Menu: The Quay Restaurant and Bar’s breakfast buffet includes bacon, sausage, biscuits and gravy, blintzes, red roasted potatoes, Eggs Benedict and scrambled eggs. Other selections include custom omelettes, breads, roast meats, seasonal fruits and seafood. Two Chef’s Choice entrees vary from week to week.
Prices: The Quay’s Sunday brunch is $23.95, or $27.95 to add champagne with refills. Brunch for children 6 to 12 years old is $11.95, and brunch for children 5 and younger is free.

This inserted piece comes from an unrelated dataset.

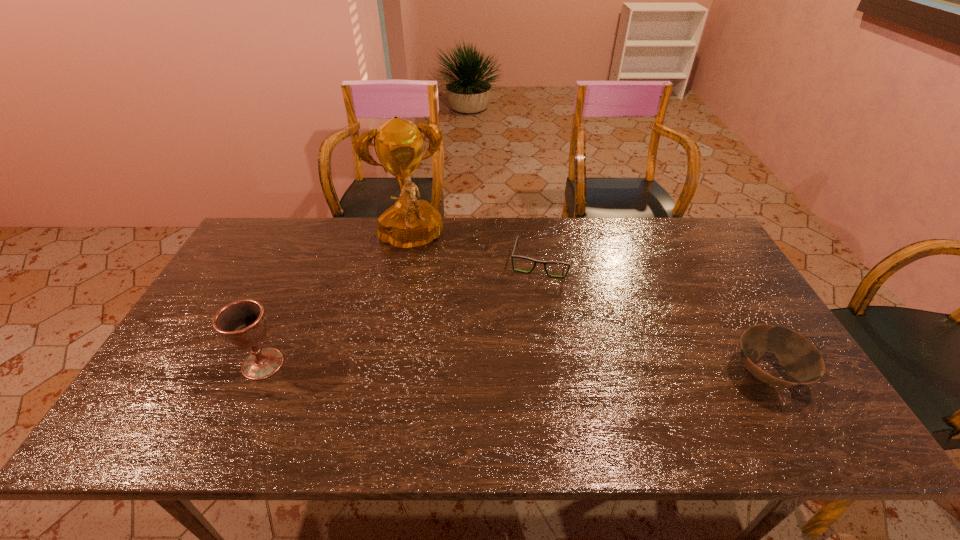
Locate an element on the screen. This screenshot has height=540, width=960. free space on the desktop that is between the third shortest object and the bowl and is positioned on the front side of the tallest object is located at coordinates (447, 368).

At what (x,y) coordinates should I click in order to perform the action: click on free spot on the desktop that is between the second tallest object and the rightmost object and is positioned on the lens of the third object from left to right. Please return your answer as a coordinate pair (x, y). The height and width of the screenshot is (540, 960). Looking at the image, I should click on (520, 369).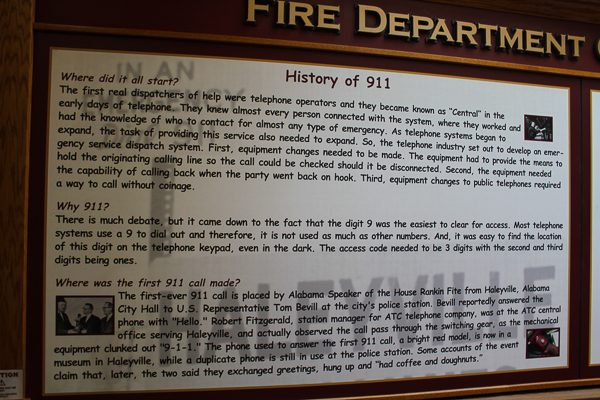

The Original Fatty Patty’s
Where: 10501 N.E. Highway 99, Suite 30, Vancouver; 360-574-4940.
Hours: 6 a.m. to 2 p.m. Monday through Saturday, and 7 a.m. to 2 p.m. Sundays.
Selling point: The Original Fatty Patty’s is a longtime family favorite, thanks to its large portions and good prices.
“If you want to just come and pig out, this is the place to do it,” manager Jamie Lemons said. “We serve large portions. A lot of people split.”
Menu: The menu is breakfast-heavy, featuring classic fare such as omelettes, waffles, pancakes and hash browns. But the real draw is a heaping helping of S.L.O.P., or Super Large Oversize Portion. The hodgepodge is made of breakfast favorites, including hash browns, diced ham, onions, peppers and tomatoes. The mix is covered in cheddar cheese and sausage gravy and served with either toast or a biscuit.
“I think a lot of people do it just to say they’ve had it,” said Lemons of the dish. “It’s good hangover food.”
Prices: A plate of S.L.O.P. runs $9.95-$26.95, depending on the portion size. Omelettes range from $8.50-$12.95, and other classic breakfast foods such as Chicken-Fried Steak or Biscuits and Gravy run $10.95-$16.95, depending on the portion size.